0

I want to remove all rows of the dataframe that don't have the image names in the list in python. here is an example of the output with the following dataframe and list:

Dataframe:

ImageName    |   A    
0001.jpg     |   1
0002.jpg     |   1
0003.jpg     |   1
0004.jpg     |   1

List:
'0003.jpg'
'0001.jpg'

Output dataframe:
ImageName    |   A    
0001.jpg     |   1
0003.jpg     |   1

This is the code I made:

df = pd.read_csv("./imagenames.csv")
for index, row in df.iterrows():        
    a1=df.iloc[index][0]
    a2=train_gen_labels
    result=pd.Series(a1).isin(a2).any()
    if(result==False):
        df=df.drop(index)
    else : positive=positive+1

However, this code returns the error: single positional indexer is out-of-bounds

Bia
  • 305
  • 3
  • 10
  • instead of the for? If that's the case it doesn't work.

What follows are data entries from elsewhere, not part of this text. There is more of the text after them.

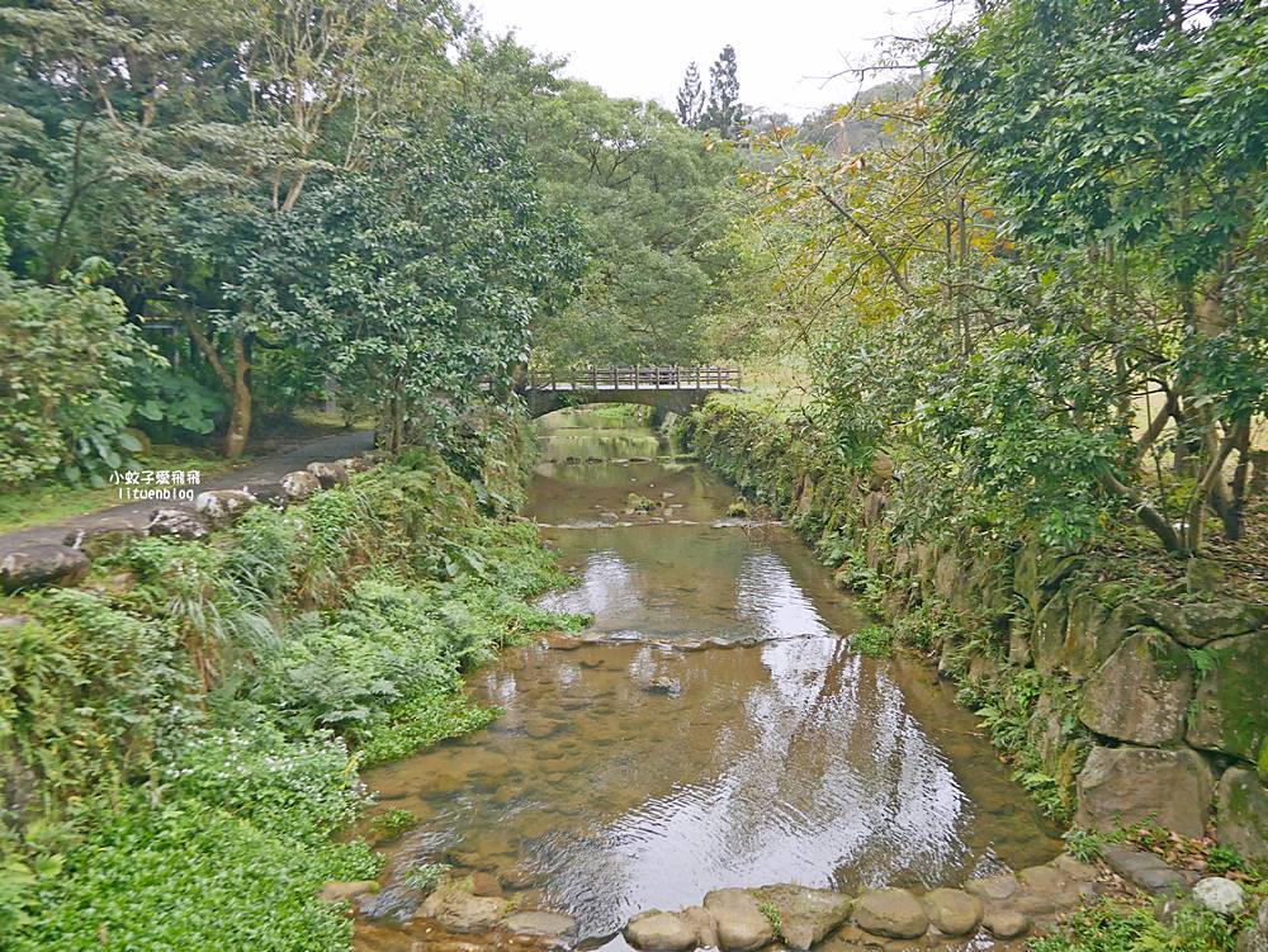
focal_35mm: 32
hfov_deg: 56.8
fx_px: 1173
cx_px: 634
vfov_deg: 44.2
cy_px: 476
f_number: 3.9
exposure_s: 1/60
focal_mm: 16
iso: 320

It gives the error `KeyError: 0` – Bia May 30 '21 at 14:23

1 Answers1

0

You can avoid the for loop totally, and get the work done by below:

df[df.ImageName.isin(train_gen_labels)]

df.ImageName.isin(train_gen_labels) creates a mask to select only the rows where ImageName values are in train_gen_labels list.

Ank
  • 1,704
  • 9
  • 14